■ **Job item**: Write the entries out again exactly; any picture among them gets left out.

■ **Data records**:

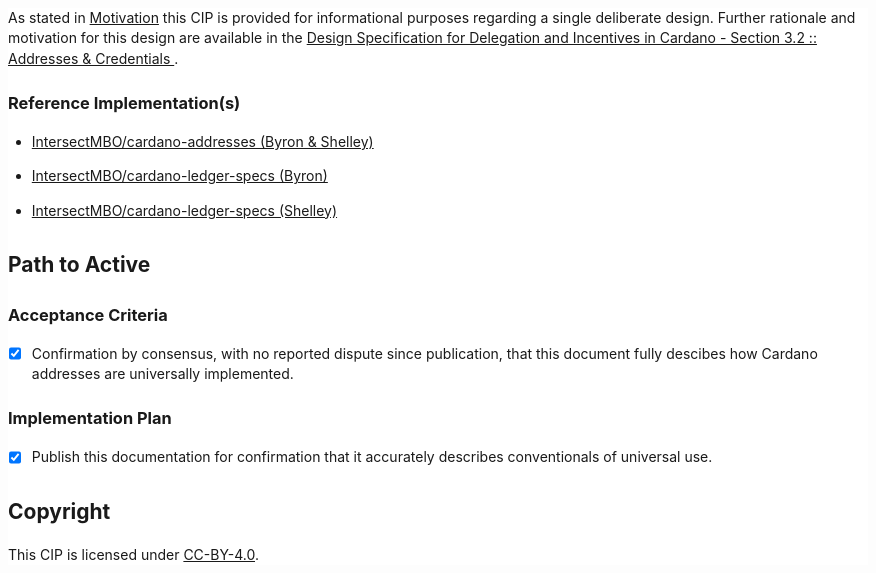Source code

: As stated in [Motivation](#motivation-why-is-this-cip-necessary) this CIP is provided for informational purposes regarding a single deliberate design. Further rationale and motivation for this design are available in the [Design Specification for Delegation and Incentives in Cardano - Section 3.2 :: Addresses & Credentials ](https://github.com/intersectmbo/cardano-ledger/releases/latest/download/shelley-delegation.pdf).

### Reference Implementation(s)

- [IntersectMBO/cardano-addresses (Byron & Shelley)](https://github.com/IntersectMBO/cardano-addresses)

- [IntersectMBO/cardano-ledger-specs (Byron)](https://github.com/IntersectMBO/cardano-ledger-specs/blob/d5eaac6c4b21a8e69dc3a5503a72e3c3bfde648e/byron/ledger/impl/src/Cardano/Chain/Common/Address.hs)

- [IntersectMBO/cardano-ledger-specs (Shelley)](https://github.com/IntersectMBO/cardano-ledger-specs/blob/1e7e6e03a46e8118b318ed105214767aec0f3976/shelley/chain-and-ledger/executable-spec/src/Shelley/Spec/Ledger/Address.hs)

## Path to Active

### Acceptance Criteria

- [x] Confirmation by consensus, with no reported dispute since publication, that this document fully descibes how Cardano addresses are universally implemented.

### Implementation Plan

- [x] Publish this documentation for confirmation that it accurately describes conventionals of universal use.

## Copyright

This CIP is licensed under [CC-BY-4.0](https://creativecommons.org/licenses/by/4.0/legalcode).

[ABNF grammar in annex]: https://raw.githubusercontent.com/cardano-foundation/CIPs/master/CIP-0019/CIP-0019-cardano-addresses.abnf
[base58]: https://tools.ietf.org/id/draft-msporny-base58-01.html
[bech32]: https://github.com/bitcoin/bips/blob/master/bip-0173.mediawiki
[BIP-0032]: https://github.com/bitcoin/bips/blob/master/bip-0032.mediawiki
[Byron addresses]: #byron-addresses
[CBOR]: https://www.rfc-editor.org/rfc/rfc8949
[CDDL specification of Byron addresses]: https://raw.githubusercontent.com/cardano-foundation/CIPs/master/CIP-0019/CIP-0019-byron-addresses.cddl
[CIP-0005]: https://github.com/cardano-foundation/CIPs/tree/master/CIP-0005
[CIP-1852]: https://github.com/cardano-foundation/CIPs/blob/master/CIP-1852
[derivation path]: #derivation-path
[pointers]: #pointers
[Shelley addresses]: #shelley-addresses
[Stake addresses]: #stake-addresses
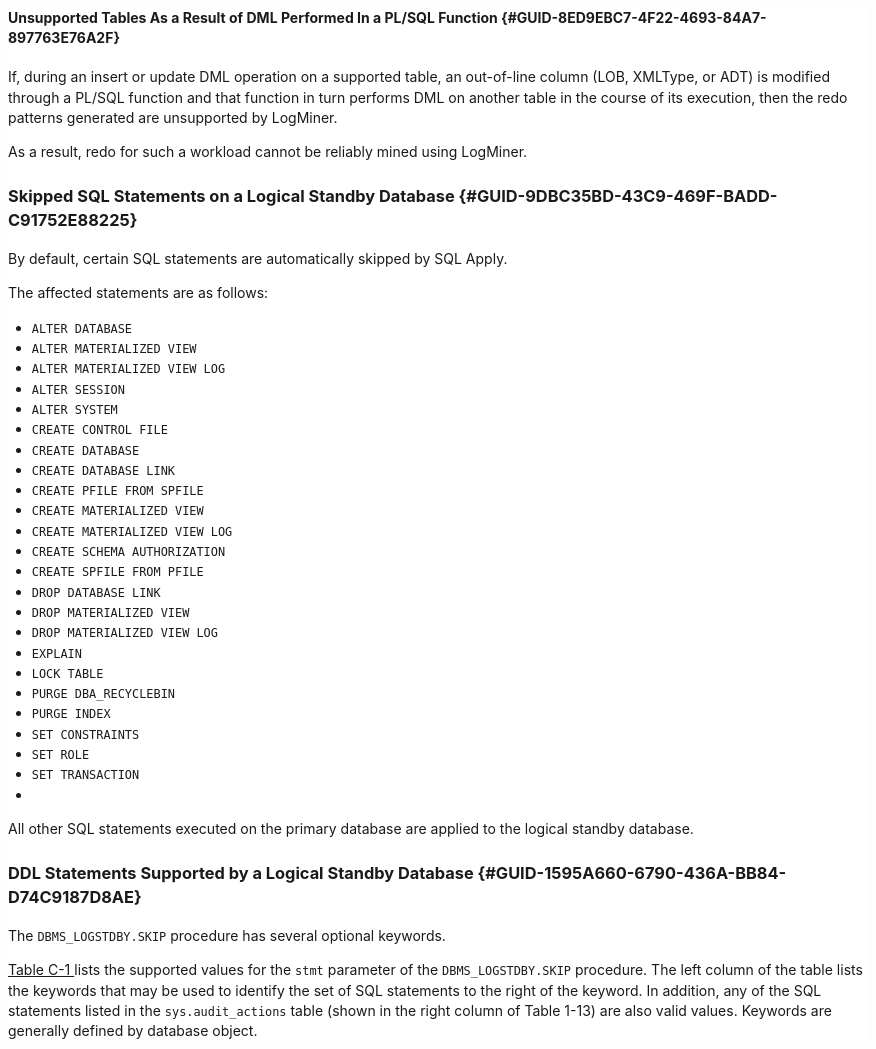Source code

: 


####  Unsupported Tables As a Result of DML Performed In a PL/SQL Function {#GUID-8ED9EBC7-4F22-4693-84A7-897763E76A2F} 

If, during an insert or update DML operation on a supported table, an out-of-line column (LOB, XMLType, or ADT) is modified through a PL/SQL function and that function in turn performs DML on another table in the course of its execution, then the redo patterns generated are unsupported by LogMiner. 

As a result, redo for such a workload cannot be reliably mined using LogMiner. 

###  Skipped SQL Statements on a Logical Standby Database {#GUID-9DBC35BD-43C9-469F-BADD-C91752E88225} 

By default, certain SQL statements are automatically skipped by SQL Apply. 

The affected statements are as follows: 

  * ` ALTER DATABASE `
  * ` ALTER MATERIALIZED VIEW `
  * ` ALTER MATERIALIZED VIEW LOG `
  * ` ALTER SESSION `
  * ` ALTER SYSTEM `
  * ` CREATE CONTROL FILE `
  * ` CREATE DATABASE `
  * ` CREATE DATABASE LINK `
  * ` CREATE PFILE FROM SPFILE `
  * ` CREATE MATERIALIZED VIEW `
  * ` CREATE MATERIALIZED VIEW LOG `
  * ` CREATE SCHEMA AUTHORIZATION `
  * ` CREATE SPFILE FROM PFILE `
  * ` DROP DATABASE LINK `
  * ` DROP MATERIALIZED VIEW `
  * ` DROP MATERIALIZED VIEW LOG `
  * ` EXPLAIN `
  * ` LOCK TABLE `
  * ` PURGE DBA_RECYCLEBIN `
  * ` PURGE INDEX `
  * ` SET CONSTRAINTS `
  * ` SET ROLE `
  * ` SET TRANSACTION `
  * 


All other SQL statements executed on the primary database are applied to the logical standby database. 

###  DDL Statements Supported by a Logical Standby Database {#GUID-1595A660-6790-436A-BB84-D74C9187D8AE} 

The ` DBMS_LOGSTDBY.SKIP ` procedure has several optional keywords. 

[ Table C-1 ](data-type-ddl-support-on-logical-standby-databases.md#GUID-1595A660-6790-436A-BB84-D74C9187D8AE__BABGCFCA) lists the supported values for the ` stmt ` parameter of the ` DBMS_LOGSTDBY.SKIP ` procedure. The left column of the table lists the keywords that may be used to identify the set of SQL statements to the right of the keyword. In addition, any of the SQL statements listed in the ` sys.audit_actions ` table (shown in the right column of Table 1-13) are also valid values. Keywords are generally defined by database object.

■ **Exercise answer**:
Source code

: As stated in [Motivation](#motivation-why-is-this-cip-necessary) this CIP is provided for informational purposes regarding a single deliberate design. Further rationale and motivation for this design are available in the [Design Specification for Delegation and Incentives in Cardano - Section 3.2 :: Addresses & Credentials ](https://github.com/intersectmbo/cardano-ledger/releases/latest/download/shelley-delegation.pdf).

### Reference Implementation(s)

- [IntersectMBO/cardano-addresses (Byron & Shelley)](https://github.com/IntersectMBO/cardano-addresses)

- [IntersectMBO/cardano-ledger-specs (Byron)](https://github.com/IntersectMBO/cardano-ledger-specs/blob/d5eaac6c4b21a8e69dc3a5503a72e3c3bfde648e/byron/ledger/impl/src/Cardano/Chain/Common/Address.hs)

- [IntersectMBO/cardano-ledger-specs (Shelley)](https://github.com/IntersectMBO/cardano-ledger-specs/blob/1e7e6e03a46e8118b318ed105214767aec0f3976/shelley/chain-and-ledger/executable-spec/src/Shelley/Spec/Ledger/Address.hs)

## Path to Active

### Acceptance Criteria

- [x] Confirmation by consensus, with no reported dispute since publication, that this document fully descibes how Cardano addresses are universally implemented.

### Implementation Plan

- [x] Publish this documentation for confirmation that it accurately describes conventionals of universal use.

## Copyright

This CIP is licensed under [CC-BY-4.0](https://creativecommons.org/licenses/by/4.0/legalcode).

[ABNF grammar in annex]: https://raw.githubusercontent.com/cardano-foundation/CIPs/master/CIP-0019/CIP-0019-cardano-addresses.abnf
[base58]: https://tools.ietf.org/id/draft-msporny-base58-01.html
[bech32]: https://github.com/bitcoin/bips/blob/master/bip-0173.mediawiki
[BIP-0032]: https://github.com/bitcoin/bips/blob/master/bip-0032.mediawiki
[Byron addresses]: #byron-addresses
[CBOR]: https://www.rfc-editor.org/rfc/rfc8949
[CDDL specification of Byron addresses]: https://raw.githubusercontent.com/cardano-foundation/CIPs/master/CIP-0019/CIP-0019-byron-addresses.cddl
[CIP-0005]: https://github.com/cardano-foundation/CIPs/tree/master/CIP-0005
[CIP-1852]: https://github.com/cardano-foundation/CIPs/blob/master/CIP-1852
[derivation path]: #derivation-path
[pointers]: #pointers
[Shelley addresses]: #shelley-addresses
[Stake addresses]: #stake-addresses
Source code

: 


####  Unsupported Tables As a Result of DML Performed In a PL/SQL Function {#GUID-8ED9EBC7-4F22-4693-84A7-897763E76A2F} 

If, during an insert or update DML operation on a supported table, an out-of-line column (LOB, XMLType, or ADT) is modified through a PL/SQL function and that function in turn performs DML on another table in the course of its execution, then the redo patterns generated are unsupported by LogMiner. 

As a result, redo for such a workload cannot be reliably mined using LogMiner. 

###  Skipped SQL Statements on a Logical Standby Database {#GUID-9DBC35BD-43C9-469F-BADD-C91752E88225} 

By default, certain SQL statements are automatically skipped by SQL Apply. 

The affected statements are as follows: 

  * ` ALTER DATABASE `
  * ` ALTER MATERIALIZED VIEW `
  * ` ALTER MATERIALIZED VIEW LOG `
  * ` ALTER SESSION `
  * ` ALTER SYSTEM `
  * ` CREATE CONTROL FILE `
  * ` CREATE DATABASE `
  * ` CREATE DATABASE LINK `
  * ` CREATE PFILE FROM SPFILE `
  * ` CREATE MATERIALIZED VIEW `
  * ` CREATE MATERIALIZED VIEW LOG `
  * ` CREATE SCHEMA AUTHORIZATION `
  * ` CREATE SPFILE FROM PFILE `
  * ` DROP DATABASE LINK `
  * ` DROP MATERIALIZED VIEW `
  * ` DROP MATERIALIZED VIEW LOG `
  * ` EXPLAIN `
  * ` LOCK TABLE `
  * ` PURGE DBA_RECYCLEBIN `
  * ` PURGE INDEX `
  * ` SET CONSTRAINTS `
  * ` SET ROLE `
  * ` SET TRANSACTION `
  * 


All other SQL statements executed on the primary database are applied to the logical standby database. 

###  DDL Statements Supported by a Logical Standby Database {#GUID-1595A660-6790-436A-BB84-D74C9187D8AE} 

The ` DBMS_LOGSTDBY.SKIP ` procedure has several optional keywords. 

[ Table C-1 ](data-type-ddl-support-on-logical-standby-databases.md#GUID-1595A660-6790-436A-BB84-D74C9187D8AE__BABGCFCA) lists the supported values for the ` stmt ` parameter of the ` DBMS_LOGSTDBY.SKIP ` procedure. The left column of the table lists the keywords that may be used to identify the set of SQL statements to the right of the keyword. In addition, any of the SQL statements listed in the ` sys.audit_actions ` table (shown in the right column of Table 1-13) are also valid values. Keywords are generally defined by database object.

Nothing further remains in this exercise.